Although our Constitutional Rights don't limit corporations they do limit what the government can do. Just because the data is held in corporate databases doesn't mean it should be up for grabs by the government without a warrant and, if they aren't already, this is something the ACLU needs to get involved in. Where and when I am, is part of my "person", no matter who holds or claims to own that data. The government should not be able to just use our tax dollars to skirt around the Constitution by purchasing things that are clearly protected data.
Re: (Score:1)
The ACLU no longer gives a fuck about American's rights. They've become hard-left-activists that view our Bill of Rights as subjective. Look into the recent declassification from the DNI, it really shows how corrupt our government has become. The Obama admin used the FBI and D
If the data is for sale to the public (Score:3)

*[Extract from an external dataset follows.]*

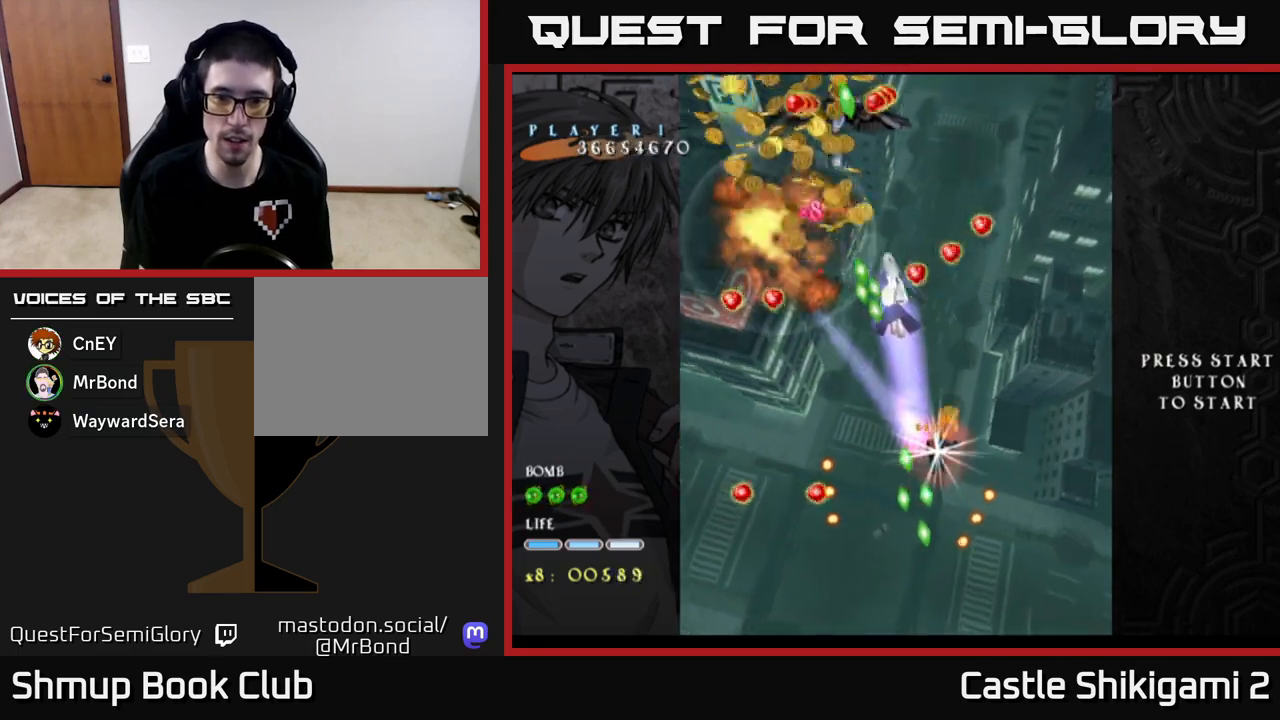
{"buttons": ["X", "DPAD_DOWN", "DPAD_RIGHT"], "left_stick": "center", "events": [[67, "DPAD_DOWN", "down"], [450, "DPAD_RIGHT", "down"]]}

There's no reason that the government cannot buy it. It's not like they seized the data.
I'm not a fan of the government surveillance, but don't see any Constitutional violation here.
Pretty clear precedents that stuff you abandon (through out in the trash) or do in public (e.g., government can access your public facebook without a warrant, same as anyone else) is fair game. And anything you have told/given to third parties, those third parties can tell government if they want to, as they have no requirement
Re: (Score:3)
It's not so simple as, "that's data about me, you need a warrant". It is data that users agreed (technically) to allow someone to collect, analyze and/or sell. So, is it still "your" data, or does it now belong to the company that bought it?
There's an exemption to the 4th that allows law enforcement to use information provided by a 3rd party not bound by the 4th. If a PI working a di
Credit card skimming? (Score:2)
Why is the secret service investigating credit card skimming operations? Isn't that the FBI's job?
Re: (Score:2)
Secret service have long had a remit to protect the currency. Mostly they used to deal with forged backnotes and the like but they do credit cards as well.